Data records below:
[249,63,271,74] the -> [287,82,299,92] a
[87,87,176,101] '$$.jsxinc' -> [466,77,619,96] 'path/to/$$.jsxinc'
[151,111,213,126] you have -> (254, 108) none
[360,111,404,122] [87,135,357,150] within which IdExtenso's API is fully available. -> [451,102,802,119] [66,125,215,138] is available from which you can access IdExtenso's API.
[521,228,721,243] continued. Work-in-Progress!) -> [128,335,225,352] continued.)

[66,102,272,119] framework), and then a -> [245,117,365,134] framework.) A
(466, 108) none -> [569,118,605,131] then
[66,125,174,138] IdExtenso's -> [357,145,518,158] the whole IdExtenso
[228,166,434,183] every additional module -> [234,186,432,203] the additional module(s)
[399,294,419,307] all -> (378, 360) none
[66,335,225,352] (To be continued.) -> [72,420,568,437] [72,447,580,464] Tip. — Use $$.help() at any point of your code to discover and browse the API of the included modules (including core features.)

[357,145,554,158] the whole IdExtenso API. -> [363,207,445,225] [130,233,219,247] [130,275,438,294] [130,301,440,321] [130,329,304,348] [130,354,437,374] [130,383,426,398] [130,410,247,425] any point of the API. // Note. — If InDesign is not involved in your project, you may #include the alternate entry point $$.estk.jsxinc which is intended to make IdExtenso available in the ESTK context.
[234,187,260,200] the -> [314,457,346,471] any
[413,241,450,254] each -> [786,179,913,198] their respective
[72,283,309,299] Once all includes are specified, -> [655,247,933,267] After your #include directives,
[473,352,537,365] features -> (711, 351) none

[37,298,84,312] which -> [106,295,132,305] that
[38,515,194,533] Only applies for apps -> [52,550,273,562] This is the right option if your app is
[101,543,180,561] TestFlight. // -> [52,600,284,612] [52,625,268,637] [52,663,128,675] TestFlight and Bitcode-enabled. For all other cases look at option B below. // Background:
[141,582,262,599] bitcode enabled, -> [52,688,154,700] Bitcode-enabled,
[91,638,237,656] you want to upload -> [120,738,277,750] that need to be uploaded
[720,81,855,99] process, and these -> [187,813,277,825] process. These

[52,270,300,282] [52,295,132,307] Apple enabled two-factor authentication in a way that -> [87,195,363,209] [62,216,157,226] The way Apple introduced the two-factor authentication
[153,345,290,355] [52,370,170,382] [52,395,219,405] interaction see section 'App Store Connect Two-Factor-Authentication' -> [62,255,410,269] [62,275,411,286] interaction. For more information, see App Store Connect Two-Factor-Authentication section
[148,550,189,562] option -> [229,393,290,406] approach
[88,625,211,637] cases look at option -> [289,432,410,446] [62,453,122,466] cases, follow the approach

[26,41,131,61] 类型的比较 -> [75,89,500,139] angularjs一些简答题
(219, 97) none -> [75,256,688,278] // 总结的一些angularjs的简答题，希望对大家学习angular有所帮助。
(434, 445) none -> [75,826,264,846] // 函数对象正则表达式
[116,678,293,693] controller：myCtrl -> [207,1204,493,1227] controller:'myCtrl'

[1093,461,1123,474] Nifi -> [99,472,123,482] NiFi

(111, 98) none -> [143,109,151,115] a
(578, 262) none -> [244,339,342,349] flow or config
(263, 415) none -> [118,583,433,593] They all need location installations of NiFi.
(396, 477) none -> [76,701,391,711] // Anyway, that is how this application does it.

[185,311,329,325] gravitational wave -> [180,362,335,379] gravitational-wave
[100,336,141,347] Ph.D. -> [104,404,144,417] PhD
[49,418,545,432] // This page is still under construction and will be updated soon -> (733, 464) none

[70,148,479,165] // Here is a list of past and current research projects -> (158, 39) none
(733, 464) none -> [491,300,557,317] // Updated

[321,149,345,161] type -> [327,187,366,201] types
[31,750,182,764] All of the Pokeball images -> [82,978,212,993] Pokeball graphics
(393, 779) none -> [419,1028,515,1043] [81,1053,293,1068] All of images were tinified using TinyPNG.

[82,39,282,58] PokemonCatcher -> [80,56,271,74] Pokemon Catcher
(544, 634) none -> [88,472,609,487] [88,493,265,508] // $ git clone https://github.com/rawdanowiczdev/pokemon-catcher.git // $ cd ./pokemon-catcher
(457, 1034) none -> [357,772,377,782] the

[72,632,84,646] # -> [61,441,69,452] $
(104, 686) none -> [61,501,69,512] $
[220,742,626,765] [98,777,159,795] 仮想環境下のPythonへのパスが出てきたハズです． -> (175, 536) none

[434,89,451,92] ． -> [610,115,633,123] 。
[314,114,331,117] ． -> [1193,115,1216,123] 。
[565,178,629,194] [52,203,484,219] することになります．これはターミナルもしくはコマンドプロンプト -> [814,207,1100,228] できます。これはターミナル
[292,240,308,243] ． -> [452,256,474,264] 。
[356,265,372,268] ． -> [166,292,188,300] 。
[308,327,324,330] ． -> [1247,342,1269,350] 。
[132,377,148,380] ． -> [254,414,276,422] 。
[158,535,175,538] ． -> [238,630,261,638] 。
End of Data records.
About this exercise: Look in the material above for the line with "(544, 634) none" and the line with "[292,240,308,243] ． -> [452,256,474,264] 。", and transcribe exactly those lines and all lines between them, nothing more.

Task output:
(544, 634) none -> [88,472,609,487] [88,493,265,508] // $ git clone https://github.com/rawdanowiczdev/pokemon-catcher.git // $ cd ./pokemon-catcher
(457, 1034) none -> [357,772,377,782] the

[72,632,84,646] # -> [61,441,69,452] $
(104, 686) none -> [61,501,69,512] $
[220,742,626,765] [98,777,159,795] 仮想環境下のPythonへのパスが出てきたハズです． -> (175, 536) none

[434,89,451,92] ． -> [610,115,633,123] 。
[314,114,331,117] ． -> [1193,115,1216,123] 。
[565,178,629,194] [52,203,484,219] することになります．これはターミナルもしくはコマンドプロンプト -> [814,207,1100,228] できます。これはターミナル
[292,240,308,243] ． -> [452,256,474,264] 。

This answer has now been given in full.